Part IV. Erasure Code Pools

Ceph storage strategies involve defining data durability requirements (the ability to sustain the loss of one or more OSDs without losing data). Ceph uses replicated pools by default, meaning Ceph copies every object to a primary OSD and to one or more secondary OSDs. You may specify erasure (erasure-coded pool) to save storage space. Erasure-coding will reduce the amount of disk space required to ensure data durability, but it is computationally a bit more expensive than replication.

Erasure coding is a method of storing an object in the Ceph Storage cluster durably where the erasure code algorithm breaks the object into data chunks (k) and coding chunks (m), and stores those chunks in different OSDs. In the event of the failure of an OSD, Ceph can retrieve the remaining data (k) and coding (m) chunks from the other OSDs and the erasure code algorithm can restore the object from those chunks. Erasure coding uses storage capacity more efficiently than replication. The n-replication approach maintains n copies of an object (3x by default in Ceph), whereas erasure coding maintains only k + m chunks (e.g., 3 data and 2 coding chunks use 1.5x the storage space of the original object) and has similar durability characteristics when compared to having multiple deep copies of an object. While erasure coding uses less storage overhead than replication, the erasure code algorithm uses more RAM and CPU than replication when it accesses or recovers objects. Erasure coding is advantageous when data storage must be durable and fault tolerant, but doesn’t require fast read performance (e.g., cold storage, historical records, etc).

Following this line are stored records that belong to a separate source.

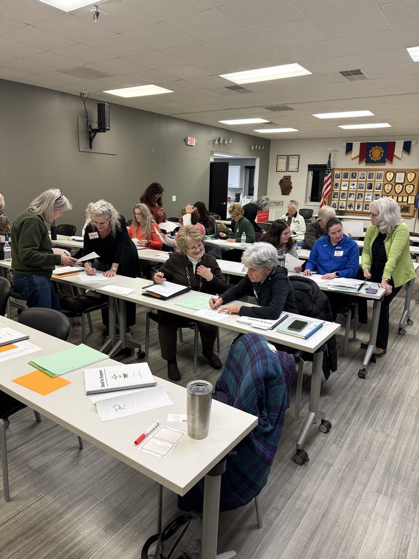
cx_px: 210
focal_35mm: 24
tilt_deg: -12.0
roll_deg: -2.3
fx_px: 387
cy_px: 280
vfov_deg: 71.6
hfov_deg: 56.8
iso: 200
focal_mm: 6.76
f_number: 1.78
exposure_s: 1/120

For a mathematical and detailed explanation on how erasure code works in Ceph, refer to section Erasure Coded I/O in Red Hat Ceph Storage 1.3 Architecture Guide.

Ceph creates a default erasure code profile when initializing a cluster with k=2 and m=1, meaning Ceph will spread the object data over three OSDs (k+m == 3) and Ceph can lose one of those OSDs without losing data. To know more about erasure code profiling see Erasure Code Profiles

Note

Erasure-coded pools are only supported with the RADOS Gateway (RGW). Using erasure-coded pools with a RADOS Block Device (RBD) is not supported. Please see Erasure-coded Pools and Cache Tiering, for more details on erasure coding and cache tiering.